THE PROBLEM »
Format the material from its first line through the line containing "Xiaomi piesaka SkyNomad N70 EREV – luksusa", both included, as a numbered list with blank lines omitted.

═════ INPUT RECORDS ═════

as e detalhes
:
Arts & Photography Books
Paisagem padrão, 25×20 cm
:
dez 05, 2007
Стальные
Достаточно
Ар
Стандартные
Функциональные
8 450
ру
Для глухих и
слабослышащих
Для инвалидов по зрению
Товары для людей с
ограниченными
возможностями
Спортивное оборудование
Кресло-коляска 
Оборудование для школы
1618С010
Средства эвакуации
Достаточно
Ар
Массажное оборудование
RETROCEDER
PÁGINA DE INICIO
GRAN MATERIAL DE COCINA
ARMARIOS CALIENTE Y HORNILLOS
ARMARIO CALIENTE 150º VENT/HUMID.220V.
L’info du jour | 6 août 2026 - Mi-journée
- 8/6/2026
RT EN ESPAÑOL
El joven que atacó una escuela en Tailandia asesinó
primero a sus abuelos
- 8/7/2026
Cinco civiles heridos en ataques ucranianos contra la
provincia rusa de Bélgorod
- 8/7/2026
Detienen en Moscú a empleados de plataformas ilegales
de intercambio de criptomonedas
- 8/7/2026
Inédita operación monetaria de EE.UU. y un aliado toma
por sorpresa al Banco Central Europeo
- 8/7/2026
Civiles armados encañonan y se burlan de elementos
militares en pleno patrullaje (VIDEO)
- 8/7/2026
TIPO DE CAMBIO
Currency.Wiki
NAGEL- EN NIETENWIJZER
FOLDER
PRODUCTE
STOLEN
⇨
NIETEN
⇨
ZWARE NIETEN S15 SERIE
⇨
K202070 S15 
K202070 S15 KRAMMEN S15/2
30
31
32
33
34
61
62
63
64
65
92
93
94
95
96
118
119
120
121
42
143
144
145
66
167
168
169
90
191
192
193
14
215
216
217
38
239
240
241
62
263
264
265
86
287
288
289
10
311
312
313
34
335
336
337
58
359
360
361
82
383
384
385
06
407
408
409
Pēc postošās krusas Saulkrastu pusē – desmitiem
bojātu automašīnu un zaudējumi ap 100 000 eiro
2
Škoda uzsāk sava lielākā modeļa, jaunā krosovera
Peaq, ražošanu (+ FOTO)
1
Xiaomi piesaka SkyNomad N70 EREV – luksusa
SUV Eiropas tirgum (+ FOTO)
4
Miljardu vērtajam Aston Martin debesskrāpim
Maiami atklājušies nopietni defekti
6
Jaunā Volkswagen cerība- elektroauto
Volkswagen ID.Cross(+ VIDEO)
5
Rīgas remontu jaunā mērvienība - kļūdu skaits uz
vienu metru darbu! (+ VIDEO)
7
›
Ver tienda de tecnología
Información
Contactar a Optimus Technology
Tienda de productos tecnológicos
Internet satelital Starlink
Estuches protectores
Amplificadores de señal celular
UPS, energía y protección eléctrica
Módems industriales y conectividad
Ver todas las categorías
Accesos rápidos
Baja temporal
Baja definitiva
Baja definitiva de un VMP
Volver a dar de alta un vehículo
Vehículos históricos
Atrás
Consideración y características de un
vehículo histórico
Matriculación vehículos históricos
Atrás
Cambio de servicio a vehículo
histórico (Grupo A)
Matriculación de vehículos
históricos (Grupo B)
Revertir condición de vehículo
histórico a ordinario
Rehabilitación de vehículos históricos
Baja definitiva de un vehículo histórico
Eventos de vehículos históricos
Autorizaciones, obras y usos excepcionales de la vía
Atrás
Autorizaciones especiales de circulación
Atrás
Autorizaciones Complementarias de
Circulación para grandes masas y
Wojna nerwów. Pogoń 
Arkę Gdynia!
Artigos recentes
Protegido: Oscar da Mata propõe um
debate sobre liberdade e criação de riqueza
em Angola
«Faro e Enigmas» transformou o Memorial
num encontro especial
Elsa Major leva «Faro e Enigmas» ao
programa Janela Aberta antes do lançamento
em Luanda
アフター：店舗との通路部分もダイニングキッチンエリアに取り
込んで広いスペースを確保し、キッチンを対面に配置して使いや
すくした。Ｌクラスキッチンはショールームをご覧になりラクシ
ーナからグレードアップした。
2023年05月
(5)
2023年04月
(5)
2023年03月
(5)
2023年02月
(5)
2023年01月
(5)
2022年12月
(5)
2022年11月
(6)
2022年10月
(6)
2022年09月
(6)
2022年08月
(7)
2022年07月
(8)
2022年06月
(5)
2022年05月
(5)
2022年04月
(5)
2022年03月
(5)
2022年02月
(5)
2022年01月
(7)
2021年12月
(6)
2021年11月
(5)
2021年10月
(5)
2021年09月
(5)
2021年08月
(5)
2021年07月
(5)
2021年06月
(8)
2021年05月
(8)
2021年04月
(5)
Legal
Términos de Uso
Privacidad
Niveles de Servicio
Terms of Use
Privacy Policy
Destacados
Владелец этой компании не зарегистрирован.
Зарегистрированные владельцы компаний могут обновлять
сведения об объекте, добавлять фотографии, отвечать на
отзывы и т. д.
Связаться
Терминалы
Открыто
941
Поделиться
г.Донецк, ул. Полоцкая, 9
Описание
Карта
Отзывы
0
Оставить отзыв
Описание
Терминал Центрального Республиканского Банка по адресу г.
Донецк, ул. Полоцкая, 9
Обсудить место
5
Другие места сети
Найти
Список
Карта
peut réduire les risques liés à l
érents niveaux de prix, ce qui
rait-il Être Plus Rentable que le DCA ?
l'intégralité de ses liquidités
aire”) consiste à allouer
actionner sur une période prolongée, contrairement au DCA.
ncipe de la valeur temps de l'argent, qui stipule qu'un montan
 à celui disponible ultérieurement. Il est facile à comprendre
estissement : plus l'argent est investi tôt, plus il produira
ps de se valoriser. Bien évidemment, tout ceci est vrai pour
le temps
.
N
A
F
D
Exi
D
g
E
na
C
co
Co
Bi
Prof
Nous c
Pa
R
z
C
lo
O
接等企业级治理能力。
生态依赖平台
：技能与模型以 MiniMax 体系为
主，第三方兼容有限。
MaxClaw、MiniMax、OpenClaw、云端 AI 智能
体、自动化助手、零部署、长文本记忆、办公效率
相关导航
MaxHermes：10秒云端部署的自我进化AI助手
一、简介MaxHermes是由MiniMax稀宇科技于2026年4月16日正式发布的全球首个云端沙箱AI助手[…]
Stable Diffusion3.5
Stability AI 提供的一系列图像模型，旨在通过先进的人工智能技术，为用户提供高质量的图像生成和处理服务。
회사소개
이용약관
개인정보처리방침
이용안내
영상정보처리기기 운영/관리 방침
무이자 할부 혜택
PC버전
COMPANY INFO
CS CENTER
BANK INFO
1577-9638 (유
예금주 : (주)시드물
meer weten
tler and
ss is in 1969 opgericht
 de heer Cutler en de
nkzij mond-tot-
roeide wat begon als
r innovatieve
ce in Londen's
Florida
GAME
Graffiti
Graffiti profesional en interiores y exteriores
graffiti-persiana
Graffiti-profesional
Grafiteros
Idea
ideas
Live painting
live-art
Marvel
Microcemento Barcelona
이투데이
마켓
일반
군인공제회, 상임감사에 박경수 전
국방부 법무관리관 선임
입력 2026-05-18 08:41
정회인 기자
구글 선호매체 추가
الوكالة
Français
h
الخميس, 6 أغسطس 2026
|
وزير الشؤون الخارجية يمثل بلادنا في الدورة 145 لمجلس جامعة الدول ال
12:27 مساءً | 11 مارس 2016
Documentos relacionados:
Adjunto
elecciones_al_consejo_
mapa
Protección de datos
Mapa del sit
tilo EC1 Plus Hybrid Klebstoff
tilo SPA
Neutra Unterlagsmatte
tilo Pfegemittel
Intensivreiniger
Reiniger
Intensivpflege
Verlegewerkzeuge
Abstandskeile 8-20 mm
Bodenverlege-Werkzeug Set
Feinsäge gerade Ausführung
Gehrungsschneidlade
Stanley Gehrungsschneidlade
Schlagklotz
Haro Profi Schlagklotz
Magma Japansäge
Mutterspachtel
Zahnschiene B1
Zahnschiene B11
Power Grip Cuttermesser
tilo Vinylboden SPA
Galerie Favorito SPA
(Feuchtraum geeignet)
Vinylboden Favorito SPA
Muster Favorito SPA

═════

TASK RESPONSE »
1. as e detalhes
2. :
3. Arts & Photography Books
4. Paisagem padrão, 25×20 cm
5. :
6. dez 05, 2007
7. Стальные
8. Достаточно
9. Ар
10. Стандартные
11. Функциональные
12. 8 450
13. ру
14. Для глухих и
15. слабослышащих
16. Для инвалидов по зрению
17. Товары для людей с
18. ограниченными
19. возможностями
20. Спортивное оборудование
21. Кресло-коляска 
22. Оборудование для школы
23. 1618С010
24. Средства эвакуации
25. Достаточно
26. Ар
27. Массажное оборудование
28. RETROCEDER
29. PÁGINA DE INICIO
30. GRAN MATERIAL DE COCINA
31. ARMARIOS CALIENTE Y HORNILLOS
32. ARMARIO CALIENTE 150º VENT/HUMID.220V.
33. L’info du jour | 6 août 2026 - Mi-journée
34. - 8/6/2026
35. RT EN ESPAÑOL
36. El joven que atacó una escuela en Tailandia asesinó
37. primero a sus abuelos
38. - 8/7/2026
39. Cinco civiles heridos en ataques ucranianos contra la
40. provincia rusa de Bélgorod
41. - 8/7/2026
42. Detienen en Moscú a empleados de plataformas ilegales
43. de intercambio de criptomonedas
44. - 8/7/2026
45. Inédita operación monetaria de EE.UU. y un aliado toma
46. por sorpresa al Banco Central Europeo
47. - 8/7/2026
48. Civiles armados encañonan y se burlan de elementos
49. militares en pleno patrullaje (VIDEO)
50. - 8/7/2026
51. TIPO DE CAMBIO
52. Currency.Wiki
53. NAGEL- EN NIETENWIJZER
54. FOLDER
55. PRODUCTE
56. STOLEN
57. ⇨
58. NIETEN
59. ⇨
60. ZWARE NIETEN S15 SERIE
61. ⇨
62. K202070 S15 
63. K202070 S15 KRAMMEN S15/2
64. 30
65. 31
66. 32
67. 33
68. 34
69. 61
70. 62
71. 63
72. 64
73. 65
74. 92
75. 93
76. 94
77. 95
78. 96
79. 118
80. 119
81. 120
82. 121
83. 42
84. 143
85. 144
86. 145
87. 66
88. 167
89. 168
90. 169
91. 90
92. 191
93. 192
94. 193
95. 14
96. 215
97. 216
98. 217
99. 38
100. 239
101. 240
102. 241
103. 62
104. 263
105. 264
106. 265
107. 86
108. 287
109. 288
110. 289
111. 10
112. 311
113. 312
114. 313
115. 34
116. 335
117. 336
118. 337
119. 58
120. 359
121. 360
122. 361
123. 82
124. 383
125. 384
126. 385
127. 06
128. 407
129. 408
130. 409
131. Pēc postošās krusas Saulkrastu pusē – desmitiem
132. bojātu automašīnu un zaudējumi ap 100 000 eiro
133. 2
134. Škoda uzsāk sava lielākā modeļa, jaunā krosovera
135. Peaq, ražošanu (+ FOTO)
136. 1
137. Xiaomi piesaka SkyNomad N70 EREV – luksusa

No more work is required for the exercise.